RAW DATA>
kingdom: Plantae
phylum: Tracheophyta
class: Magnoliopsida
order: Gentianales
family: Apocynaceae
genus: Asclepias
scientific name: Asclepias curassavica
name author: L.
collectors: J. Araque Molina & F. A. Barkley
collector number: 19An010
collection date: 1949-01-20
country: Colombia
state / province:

WRITTEN PROBLEM>
Copy every one of the lines above, changing nothing.

THE REPLY>
kingdom: Plantae
phylum: Tracheophyta
class: Magnoliopsida
order: Gentianales
family: Apocynaceae
genus: Asclepias
scientific name: Asclepias curassavica
name author: L.
collectors: J. Araque Molina & F. A. Barkley
collector number: 19An010
collection date: 1949-01-20
country: Colombia
state / province:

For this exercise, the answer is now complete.